▸ **RECORDS FOR PROCESSING**
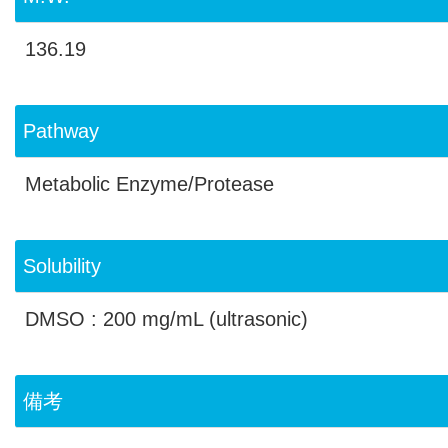
136.19
Pathway
Metabolic Enzyme/Protease
Solubility
DMSO : 200 mg/mL (ultrasonic)
備考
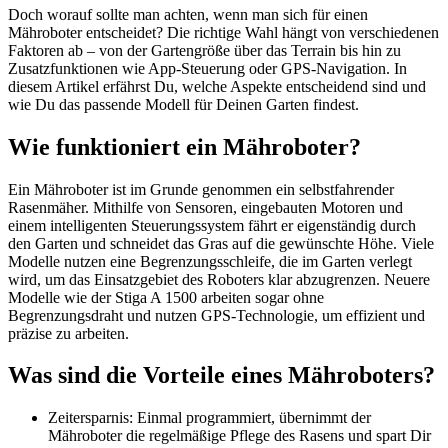
Doch worauf sollte man achten, wenn man sich für einen
Mähroboter entscheidet? Die richtige Wahl hängt von verschiedenen
Faktoren ab – von der Gartengröße über das Terrain bis hin zu
Zusatzfunktionen wie App-Steuerung oder GPS-Navigation. In
diesem Artikel erfährst Du, welche Aspekte entscheidend sind und
wie Du das passende Modell für Deinen Garten findest.
Wie funktioniert ein Mähroboter?
Ein Mähroboter ist im Grunde genommen ein selbstfahrender
Rasenmäher. Mithilfe von Sensoren, eingebauten Motoren und
einem intelligenten Steuerungssystem fährt er eigenständig durch
den Garten und schneidet das Gras auf die gewünschte Höhe. Viele
Modelle nutzen eine Begrenzungsschleife, die im Garten verlegt
wird, um das Einsatzgebiet des Roboters klar abzugrenzen. Neuere
Modelle wie der Stiga A 1500 arbeiten sogar ohne
Begrenzungsdraht und nutzen GPS-Technologie, um effizient und
präzise zu arbeiten.
Was sind die Vorteile eines Mähroboters?
Zeitersparnis: Einmal programmiert, übernimmt der
Mähroboter die regelmäßige Pflege des Rasens und spart Dir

▸ **TASK DESCRIPTION**
Would you repeat the material above exactly, line for line, from its first line to the line with "Modelle nutzen eine", including both and skipping every picture?

▸ **COMPLETED TASK**
136.19
Pathway
Metabolic Enzyme/Protease
Solubility
DMSO : 200 mg/mL (ultrasonic)
備考
Doch worauf sollte man achten, wenn man sich für einen
Mähroboter entscheidet? Die richtige Wahl hängt von verschiedenen
Faktoren ab – von der Gartengröße über das Terrain bis hin zu
Zusatzfunktionen wie App-Steuerung oder GPS-Navigation. In
diesem Artikel erfährst Du, welche Aspekte entscheidend sind und
wie Du das passende Modell für Deinen Garten findest.
Wie funktioniert ein Mähroboter?
Ein Mähroboter ist im Grunde genommen ein selbstfahrender
Rasenmäher. Mithilfe von Sensoren, eingebauten Motoren und
einem intelligenten Steuerungssystem fährt er eigenständig durch
den Garten und schneidet das Gras auf die gewünschte Höhe. Viele
Modelle nutzen eine Begrenzungsschleife, die im Garten verlegt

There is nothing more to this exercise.